Just look at the comparison between YouTube and Google Video. The only real difference is that YouTube has copyrighted material, and for that reason YouTube is probably several orders of magnitude more successful.
Overtime you will see YouTube phase out into just another AtomFilms...or iFilm...or Google Video. The only thing that ever made YouTube different was the massive amount of copyrighted material.
Previous sites with "crappy homemade videos" were most of the time only updated by their admins. Youtube allowed anyone to upload his own video easily and even add them to their website. Before Youtube if you wanted to make a website with videos (something like askaninja.com) you had to have a lot of bandwidth/disk space...Now you just need to upload the videos in Youtube and put the links in your website. Your site gets the people, Youtube get the bandwidth's costs. About the others sites...Atomfilms isn t for your homemade video, iFilm is nearlly unknown. Between Google Video and Youtube i agree that the difference is smaller. However, IMHO, Google Video's player is loosy compared to Youtube's player : for example if you click by mistake on a part of the video which isn t buffered yet, GV forgets what it buffered before and start buffering from where you clicked...i find this very annoying. Moreover, in Google Video, i often find that the "related" videos are totally unrelated to the one i m watching.
You've kind of missed the point of YouTube. The "You" refers to user generated. Look at the most viewed lists and about half of it is user generated stuff. Look at the most subscribed channels and it's nearly all user generated stuff.
I rarely see MTV videos or "BoobTube" type stuff there. But you do. It seems to me what you think YouTube is full of is the things that you search for and/or are subscribed too.
YouTube is at it's best with user generated content. Removing stuff that is just re-runs of what is already on TV may well improve it.
Google got had.
I think not. Google's plans for YouTube and are bigger than most people imagine. They now control THE internet video domain name. Nobody went to Google Video, so they changed their strategy. They will undoubtedly negotiate mutually beneficial deals with various copyright owners to host TV content. I for one will happily watch my Colbert Report on YouTube, on demand, legally, in higher def with guaranteed quality, rather than have to hunt down a torrent or wait for somebody to upload some fragment of the show with inconsistent quality and unpredictable keywords. Heck, they can still allow people to upload snippets of the shows as long as they've negotiated ahead of time. So as long as I have Internet access, I don't need cable anymore, and I won't need to download shows illegally.

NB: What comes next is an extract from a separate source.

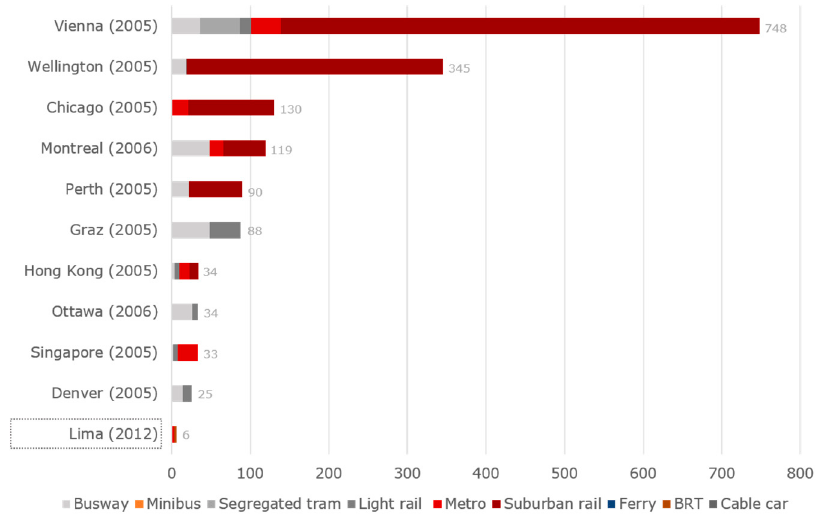
Figure 9. Length of reserved transit routes per 1000 people (m / person). Source: References [47,57,63]. Graph by authors.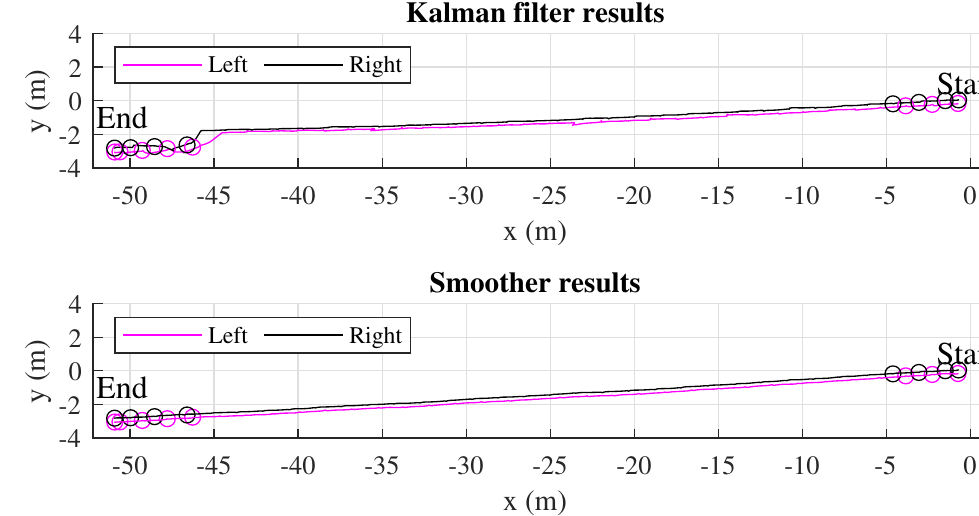
Figure 12. An example of an estimation of 50 m walking trajectories from the Kalman filter and the smoother algorithm. The circles represent the estimated LiDAR-based foot positions in the stance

I think the Google acquisition of YouTube is actually a big win. Think about it -- Google knows you intimately based on your searches, even more so if you have a Google account and gmail. Tie that to your video viewing habits, and Google effortlessly blows away the whole Neilsen rating system. They can provide cheaper bandwidth and hosting than the networks themselves, and they can track everything you watch and every ad you see. And you won't see ads for things you wouldn't want to buy anyway. This represents a potentially huge efficiency/productivity gain for advertisers, and they will pay well for it.
Google has big plans to be a major player in the media industry, whose future is increasingly Internet-based. Don't underestimate them.
Or do you really think they bought YouTube cuz it was "cool" and they had the spare cash? Google isn't stupid. You can believe Page and Brin and Eric Schmidt do some deep thinking about companies they choose to acquire, and what they plan to do with them.